02 August 2010
Is There A Noise Continuum?: Part 13 - Musique Concrete
Here is another part from my paper on the Noise Continuum paper which I presented recently in Salford, Manchester...
The tape recorder as a compositional tool became the departure point of the foregrounding of non-musical elements around us: noise as music. With the post-war availability of the tape machine proliferating through Europe and the USA, it was just a matter of time before someone would harness it extensively to create musical pieces of pure electronic provenance and texture from surrounding noises. Pierre Schaeffer and his assistant, Pierre Henry, composed the world’s first tape/electronic work, Symphonie pour un homme seul (Symphony for a Man Alone), which signalled the final realization of the pre-Second World War sensibility and its imagination of bridging the idea of modernity with a new music to the actualisation of a truly modern art in the form of tape composition by the end of the 1940s in France. With this symphony, everyone who mattered in the modern classical world had to try their hands at it: Stockhausen, Cage, Berio, Boulez and the list goes on. Music has finally broken away from the presumptuous imitation of the natural world of sound into an abstract realm: the limit is simply constrained by the imagination and the tediousness of composing using the tape. Other key musique concrete and electronic composers like Luc Ferrari and Bernard Parmegiani who helped cultivate the sustained experimental legacy of the INA GRM produced works of pristinely beautiful but frequently aurally jarring pieces which incorporate sharp shards of electric spikes, dramatic soar and trawl of amplitude and an uncanny knack for inserting processed found sounds into the composition which helped to re-invent music and invent a noise language along the way. Noise as a self conscious musical form was thus born.
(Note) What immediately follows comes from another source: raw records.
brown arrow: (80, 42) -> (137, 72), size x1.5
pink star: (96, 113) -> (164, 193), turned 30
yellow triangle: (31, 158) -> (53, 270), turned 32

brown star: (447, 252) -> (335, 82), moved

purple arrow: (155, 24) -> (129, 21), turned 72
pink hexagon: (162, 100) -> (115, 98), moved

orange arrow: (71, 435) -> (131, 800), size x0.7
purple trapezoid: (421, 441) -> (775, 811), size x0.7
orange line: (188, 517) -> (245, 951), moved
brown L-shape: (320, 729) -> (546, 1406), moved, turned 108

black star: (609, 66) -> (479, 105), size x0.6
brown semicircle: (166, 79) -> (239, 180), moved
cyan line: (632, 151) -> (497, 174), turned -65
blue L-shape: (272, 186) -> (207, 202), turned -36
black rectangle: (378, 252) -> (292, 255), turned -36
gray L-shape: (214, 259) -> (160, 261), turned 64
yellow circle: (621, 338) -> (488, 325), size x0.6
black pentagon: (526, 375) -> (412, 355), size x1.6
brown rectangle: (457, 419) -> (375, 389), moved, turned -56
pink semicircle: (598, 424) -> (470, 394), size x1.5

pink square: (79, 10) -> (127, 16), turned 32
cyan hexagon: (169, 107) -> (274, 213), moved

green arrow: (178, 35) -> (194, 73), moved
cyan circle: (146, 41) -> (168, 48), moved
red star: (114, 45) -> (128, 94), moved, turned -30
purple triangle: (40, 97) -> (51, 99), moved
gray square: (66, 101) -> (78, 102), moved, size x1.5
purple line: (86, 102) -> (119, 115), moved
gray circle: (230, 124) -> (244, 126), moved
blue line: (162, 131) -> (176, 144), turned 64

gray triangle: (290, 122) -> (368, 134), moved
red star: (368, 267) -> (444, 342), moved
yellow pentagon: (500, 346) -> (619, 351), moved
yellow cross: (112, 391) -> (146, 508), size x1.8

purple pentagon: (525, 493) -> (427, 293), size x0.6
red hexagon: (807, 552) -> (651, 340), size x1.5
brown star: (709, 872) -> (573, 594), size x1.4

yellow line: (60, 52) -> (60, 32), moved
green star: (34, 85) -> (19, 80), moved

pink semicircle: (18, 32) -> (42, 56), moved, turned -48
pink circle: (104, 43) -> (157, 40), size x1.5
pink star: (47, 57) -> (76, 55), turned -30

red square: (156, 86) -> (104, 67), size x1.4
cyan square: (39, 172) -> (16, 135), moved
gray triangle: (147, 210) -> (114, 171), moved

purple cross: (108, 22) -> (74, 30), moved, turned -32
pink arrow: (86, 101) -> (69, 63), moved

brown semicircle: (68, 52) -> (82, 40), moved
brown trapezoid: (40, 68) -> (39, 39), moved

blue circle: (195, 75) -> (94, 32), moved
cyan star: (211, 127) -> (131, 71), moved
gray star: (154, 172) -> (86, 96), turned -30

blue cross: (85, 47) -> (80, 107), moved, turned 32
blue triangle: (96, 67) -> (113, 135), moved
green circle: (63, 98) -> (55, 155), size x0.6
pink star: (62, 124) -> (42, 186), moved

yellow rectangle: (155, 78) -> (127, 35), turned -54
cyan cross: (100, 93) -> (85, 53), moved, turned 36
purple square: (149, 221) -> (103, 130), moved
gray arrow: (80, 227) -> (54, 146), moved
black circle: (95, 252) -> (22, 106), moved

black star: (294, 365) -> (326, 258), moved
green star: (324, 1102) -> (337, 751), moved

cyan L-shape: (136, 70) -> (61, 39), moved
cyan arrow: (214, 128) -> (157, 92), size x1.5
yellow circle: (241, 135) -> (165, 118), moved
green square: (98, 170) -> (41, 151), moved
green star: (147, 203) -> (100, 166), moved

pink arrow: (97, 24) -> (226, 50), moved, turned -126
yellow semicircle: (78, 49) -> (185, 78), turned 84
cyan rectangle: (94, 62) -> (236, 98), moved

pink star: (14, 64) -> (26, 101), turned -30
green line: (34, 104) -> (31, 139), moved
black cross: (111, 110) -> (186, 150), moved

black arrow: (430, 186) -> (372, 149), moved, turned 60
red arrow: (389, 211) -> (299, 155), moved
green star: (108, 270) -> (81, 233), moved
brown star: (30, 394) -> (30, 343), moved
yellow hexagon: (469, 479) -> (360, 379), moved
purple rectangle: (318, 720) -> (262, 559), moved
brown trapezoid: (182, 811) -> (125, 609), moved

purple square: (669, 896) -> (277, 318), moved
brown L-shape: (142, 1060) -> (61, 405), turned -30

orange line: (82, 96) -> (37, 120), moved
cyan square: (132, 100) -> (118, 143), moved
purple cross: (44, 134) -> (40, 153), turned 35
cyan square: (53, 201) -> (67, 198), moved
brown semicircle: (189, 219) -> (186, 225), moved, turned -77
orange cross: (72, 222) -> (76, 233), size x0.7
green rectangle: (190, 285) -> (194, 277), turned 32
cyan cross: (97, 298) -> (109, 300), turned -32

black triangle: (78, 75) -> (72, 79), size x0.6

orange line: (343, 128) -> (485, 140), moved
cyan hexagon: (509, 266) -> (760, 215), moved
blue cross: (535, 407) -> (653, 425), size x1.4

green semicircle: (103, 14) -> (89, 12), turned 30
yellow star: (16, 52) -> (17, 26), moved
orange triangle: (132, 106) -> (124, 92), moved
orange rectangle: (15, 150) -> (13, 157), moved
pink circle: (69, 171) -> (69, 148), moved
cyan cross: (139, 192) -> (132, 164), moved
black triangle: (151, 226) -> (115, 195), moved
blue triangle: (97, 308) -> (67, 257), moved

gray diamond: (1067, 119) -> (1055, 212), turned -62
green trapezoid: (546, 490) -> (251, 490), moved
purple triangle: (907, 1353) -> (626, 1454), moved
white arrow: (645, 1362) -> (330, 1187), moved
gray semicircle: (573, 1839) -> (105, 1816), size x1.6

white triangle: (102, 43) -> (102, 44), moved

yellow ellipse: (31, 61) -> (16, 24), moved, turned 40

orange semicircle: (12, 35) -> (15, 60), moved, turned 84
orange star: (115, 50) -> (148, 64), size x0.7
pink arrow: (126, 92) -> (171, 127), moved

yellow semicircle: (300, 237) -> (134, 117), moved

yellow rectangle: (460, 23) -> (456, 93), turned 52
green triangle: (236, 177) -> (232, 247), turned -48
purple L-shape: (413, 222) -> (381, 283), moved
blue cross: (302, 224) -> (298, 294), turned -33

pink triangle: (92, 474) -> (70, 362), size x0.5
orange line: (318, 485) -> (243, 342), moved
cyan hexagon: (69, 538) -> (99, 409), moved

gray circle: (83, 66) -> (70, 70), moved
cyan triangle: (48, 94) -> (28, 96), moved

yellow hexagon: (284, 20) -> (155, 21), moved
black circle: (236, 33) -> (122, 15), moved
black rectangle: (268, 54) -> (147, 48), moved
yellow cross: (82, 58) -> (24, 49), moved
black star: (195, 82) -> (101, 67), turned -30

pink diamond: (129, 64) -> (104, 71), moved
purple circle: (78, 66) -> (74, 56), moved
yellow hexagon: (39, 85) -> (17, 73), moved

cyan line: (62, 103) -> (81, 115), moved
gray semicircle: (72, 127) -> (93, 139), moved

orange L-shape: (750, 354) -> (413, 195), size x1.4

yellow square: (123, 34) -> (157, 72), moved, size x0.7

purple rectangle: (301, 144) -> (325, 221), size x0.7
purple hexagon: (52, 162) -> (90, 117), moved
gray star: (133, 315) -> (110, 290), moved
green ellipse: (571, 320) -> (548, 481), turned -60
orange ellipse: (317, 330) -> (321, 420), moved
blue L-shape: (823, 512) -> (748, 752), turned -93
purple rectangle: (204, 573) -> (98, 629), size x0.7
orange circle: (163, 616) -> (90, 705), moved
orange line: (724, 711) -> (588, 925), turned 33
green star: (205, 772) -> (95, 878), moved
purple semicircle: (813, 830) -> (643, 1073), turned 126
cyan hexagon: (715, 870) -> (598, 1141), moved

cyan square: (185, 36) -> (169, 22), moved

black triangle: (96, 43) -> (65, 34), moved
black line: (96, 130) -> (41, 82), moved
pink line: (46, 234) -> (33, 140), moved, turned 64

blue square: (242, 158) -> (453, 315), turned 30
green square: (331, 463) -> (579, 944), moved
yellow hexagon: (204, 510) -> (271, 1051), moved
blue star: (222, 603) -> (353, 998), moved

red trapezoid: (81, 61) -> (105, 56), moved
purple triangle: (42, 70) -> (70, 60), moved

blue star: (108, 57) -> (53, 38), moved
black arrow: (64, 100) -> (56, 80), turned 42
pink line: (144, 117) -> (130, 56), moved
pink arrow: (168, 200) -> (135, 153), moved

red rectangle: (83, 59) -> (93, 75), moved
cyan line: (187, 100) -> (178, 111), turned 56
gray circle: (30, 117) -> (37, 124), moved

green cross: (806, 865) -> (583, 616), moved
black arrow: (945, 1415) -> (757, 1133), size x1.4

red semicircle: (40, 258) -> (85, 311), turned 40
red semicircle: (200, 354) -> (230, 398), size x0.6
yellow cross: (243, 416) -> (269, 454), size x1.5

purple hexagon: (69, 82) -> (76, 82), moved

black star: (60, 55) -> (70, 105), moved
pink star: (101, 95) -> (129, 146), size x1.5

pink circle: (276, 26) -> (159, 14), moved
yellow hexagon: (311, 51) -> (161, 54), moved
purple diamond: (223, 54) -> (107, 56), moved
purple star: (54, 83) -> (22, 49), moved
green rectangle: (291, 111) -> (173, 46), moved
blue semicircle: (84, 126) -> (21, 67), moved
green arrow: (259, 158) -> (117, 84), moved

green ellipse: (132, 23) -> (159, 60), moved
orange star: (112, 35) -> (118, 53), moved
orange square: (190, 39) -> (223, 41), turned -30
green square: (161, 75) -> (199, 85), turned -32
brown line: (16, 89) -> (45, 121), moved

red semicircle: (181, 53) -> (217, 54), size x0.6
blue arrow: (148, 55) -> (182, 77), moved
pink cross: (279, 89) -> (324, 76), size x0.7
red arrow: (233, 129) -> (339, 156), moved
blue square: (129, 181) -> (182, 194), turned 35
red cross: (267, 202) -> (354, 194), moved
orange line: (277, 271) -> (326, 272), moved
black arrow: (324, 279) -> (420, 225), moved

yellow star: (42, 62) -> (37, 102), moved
The subsequent setting up of centres devoted to the composition of tape-based works and electronic pieces was a sign of the euphoric acceptance of the musical avant-garde of this new mode of creativity. Some applied the principles of serialism (Pierre Boulez), some made use of the inherent asynchronous nature of two simultaneously playing tape machines (Steve Reich) and some, especially the axis around the INA GRM, re-imagined the found sounds surrounding us and molded futuristic and, noisy sound etudes. But it would take the world quite a while to catch on and understand fully what this all meant. Right now only with the coffers of the state and corporate sponsorship could one dream of doing likewise. Noise making like traditional composition was still in the hands of the upper strata of the society. However, the fact that the founding father of musique concrete was more of an engineer than a traditional composer with the relevant conservatory training and its attendant musical baggage was a sign to come by the time Noise became a fully insurrected genre in its own right. Most Noise artists are unable to sight-read and scribble musical staves but rely plainly on their need to create anew and concoct musical forms which defy notes, tones and musical conventions. They hijack the evolving technological forward thrust for their own sonic bliss and jouissance based on their intuition and the art of improvisation.